SPY versus the market - Trend Analysis, 1-23-2009
The number of stocks in down-trends now clearly exceeds the number of stocks in up-trends. Both still have room to run before they hit an extreme. Implication: bearish

The next chart applies some standard technical indicators to the stocks in the S&P 500 and summarizes the result by sector.

S&P 500 Sector Analysis, 1-23-2009
For those of you who saw the same chart in last week's post, you will see that all the indicators have declined even further for almost all the sectors. The only exception is the Energy sector which showed a little life this week as the price of oil perked up on Friday.

As we've compared our indicators to SPY, the S&P 500 SPDR ETF, it is worth taking a look at its chart.
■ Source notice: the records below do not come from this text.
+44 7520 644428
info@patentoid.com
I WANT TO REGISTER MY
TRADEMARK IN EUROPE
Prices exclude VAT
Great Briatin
Chart of SPY - technical analysis, 01-23-2009
It appears that SPY is at a crucial juncture here. The horizontal blue line indicates support-resistance. SPY has fallen below the line but recovered by end of week to just barely above. The blue downward sloping trend line is also in play. The decline in SPY has slowed and the price is now bumping up against this trend line. MACD is bearish but it is also slowing its descent. Failure to move above the levels indicated here could easily mean revisiting the lows established in November.

Conclusion --

The technical picture as described above ranges from outright bearish to "could go either way". What could provide the spark the would ignite a strong move upward? Probably the only impetus for a serious rally would be some kind of market-friendly announcement from Washington. In the meantime, stocks are due for a bounce and a few good earnings reports might do the trick and get the market moving for a few days. Still, the overall outlook is not positive for the near term.
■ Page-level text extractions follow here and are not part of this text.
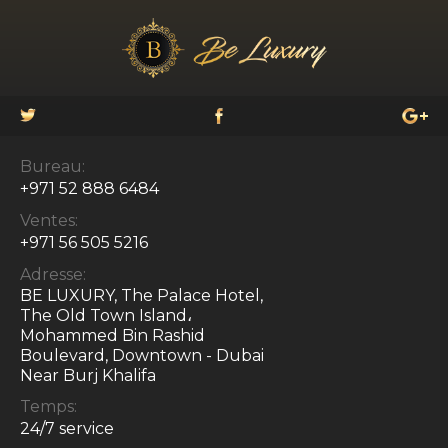
Bureau:
+971 52 888 6484
Ventes:
+971 56 505 5216
Adresse:
BE LUXURY, The Palace Hotel,
The Old Town Island،
Mohammed Bin Rashid
Boulevard, Downtown - Dubai
Near Burj Khalifa
Temps:
24/7 service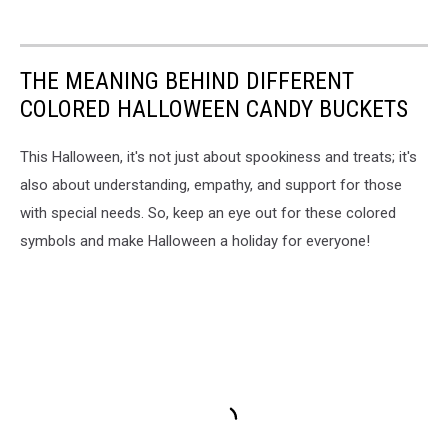
THE MEANING BEHIND DIFFERENT
COLORED HALLOWEEN CANDY BUCKETS
This Halloween, it's not just about spookiness and treats; it's
also about understanding, empathy, and support for those
with special needs. So, keep an eye out for these colored
symbols and make Halloween a holiday for everyone!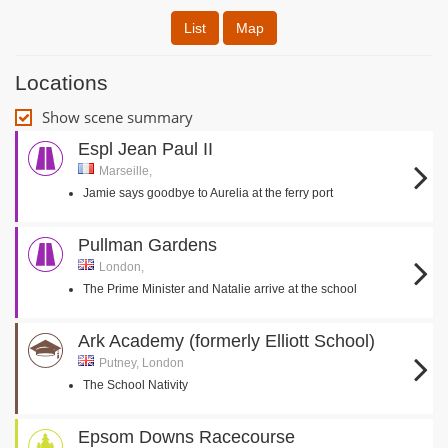
List
Map
Locations
Show scene summary
Espl Jean Paul II
Marseille,
Jamie says goodbye to Aurelia at the ferry port
Pullman Gardens
London,
The Prime Minister and Natalie arrive at the school
Ark Academy (formerly Elliott School)
Putney, London
The School Nativity
Epsom Downs Racecourse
On the economic front, there are a ton of reports being released this week: existing home sales, leading indicators, consumer confidence, durable goods orders, new home sales, advance GDP for Q4-2008, Chicago PMI and Michigan consumer sentiment. None are expected to signal a significant turn for the better.

Finally, we are in the thick of earnings season. With a bunch of banks already done reporting, perhaps this week won't suffer from the negativity that the financials always bring to the party.